Steven Gerrard would play in his best position; the position where his future in the England team lay. He would play in the position he was told to and get on with it. It was time for him to be both disciplined and dominant. Or so Fabio Capello, who knew what that role was, had told us.
Unfortunately, for the first-half, that position appeared to be no man's land. Neither one thing nor the other, Gerrard dropped left, right, and deep and, at times, just dropped out of the game. Not disinterested but certainly disengaged. Oh what to do with Stevie G? Capello had changed his formation, more than his personnel, to accommodate thefit-again midfielder.
It was an awkward match for Gerrard. He must have felt like the gatecrasher at a party after the events in Croatia last month when the team had performed so brilliantly without him. Where Frank Lampard and Gareth Barry had formed the perfect central midfield partnership – the one that Gerrard wanted with Barry, given Liverpool's pursuit of him during the summer, for club and country.

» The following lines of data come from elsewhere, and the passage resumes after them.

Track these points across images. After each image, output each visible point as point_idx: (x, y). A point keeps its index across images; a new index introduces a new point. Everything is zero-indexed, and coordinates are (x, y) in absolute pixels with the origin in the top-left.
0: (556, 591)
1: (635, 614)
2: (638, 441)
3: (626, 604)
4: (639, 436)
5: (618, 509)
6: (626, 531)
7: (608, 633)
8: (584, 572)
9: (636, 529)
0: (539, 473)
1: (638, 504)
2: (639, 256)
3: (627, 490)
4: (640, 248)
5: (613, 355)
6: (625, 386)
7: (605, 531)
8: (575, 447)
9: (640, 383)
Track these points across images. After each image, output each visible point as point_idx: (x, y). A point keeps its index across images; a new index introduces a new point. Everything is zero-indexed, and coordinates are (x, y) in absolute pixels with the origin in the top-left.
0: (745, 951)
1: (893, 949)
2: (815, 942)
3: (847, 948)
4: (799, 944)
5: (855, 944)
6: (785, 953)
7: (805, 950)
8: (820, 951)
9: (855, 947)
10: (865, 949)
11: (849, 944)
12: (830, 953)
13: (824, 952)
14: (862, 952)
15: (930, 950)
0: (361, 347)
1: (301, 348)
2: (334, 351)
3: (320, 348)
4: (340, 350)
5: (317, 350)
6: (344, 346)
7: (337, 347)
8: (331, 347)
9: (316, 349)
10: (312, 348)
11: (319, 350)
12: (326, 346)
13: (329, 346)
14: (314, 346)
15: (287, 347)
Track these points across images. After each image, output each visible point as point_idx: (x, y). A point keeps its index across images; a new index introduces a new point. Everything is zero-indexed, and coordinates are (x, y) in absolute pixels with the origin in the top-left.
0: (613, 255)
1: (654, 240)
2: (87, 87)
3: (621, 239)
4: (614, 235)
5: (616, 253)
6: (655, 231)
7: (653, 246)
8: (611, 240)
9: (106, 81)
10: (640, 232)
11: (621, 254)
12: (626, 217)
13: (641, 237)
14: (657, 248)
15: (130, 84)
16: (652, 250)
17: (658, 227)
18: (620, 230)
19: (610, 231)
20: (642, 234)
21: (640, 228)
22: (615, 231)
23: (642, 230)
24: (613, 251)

Lampard probably had his best game for England inZagreb while Wayne Rooney was happy and dangerous and Theo Walcott emerged. The balance was right. So why change it? Because Gerrard is, arguably – and it is a strong argument given he is a few years older than Rooney – the most talented player of his generation and one whose ability and reputation jangle nerves in any opposition. It did not happen. Loose in possession, off the pace and often by-passed, he had a poor first half with Lampard faring a little better. Capello had stationed Barry behind the pair but they did not co-ordinate, did not communicate. They were simply too far apart. There were often 40 yards between them, almost as if they were polar opposites, repelled by each other's presence.
They strayed, sometimes offside, sometimes too far away from play. It was both con-gested and barren, and the build-up became painfully slow and painful to watch.
Over the summer, Gerrard had complained he had rarely – in his 68 appearances for his country – been allowed to play in his favourite position. He would argue, perhaps, that for the first period he was denied that chance again yesterday but it would be a weak argument. Good players adapt and it was hardly as if he was being asked to play in goal. This was a very, very important match for him. One that would show that England are better for his presence.
Any complaint would not have cut much ice with Capello. It was clear at half-time, given the dark expression on his face, that he was furious. Off came Barry and on came Shaun Wright-Phillips, pushed across to the left with England reverting to a 4-4-2, which was the other formation and line-up that Capello had mulled over in the last couple of days.
It meant that, without any doubt, Gerrard and Lampard were the central midfield pairing. So, what did that mean for Capello's claim that Gerrard, who he had fleetingly considered for the captaincy, would play in his best position? Suddenly that position was not the one in which he had started.
If anything, England struggled even more. The Kazakhs began to threaten and then through astonishingly bad defending England were gifted a goal from Lampard's corner, but they were not playing any better. Space began to open up for the visitors. Suddenly, with Barry gone, Tanat Nusserbayev, a tricky, skilful No 7, had the chance to run with the ball which meant that Gerrard was forced into back-tracking, twice lunging, a little recklessly, into tackles.
Set-pieces were England's salvation and an own goal added to the score before the sloppiness that had been the home side's malaise was punished following Ashley Cole's appalling error. The Kazakhs tired. England struck to make the game safe, but the arguments rage.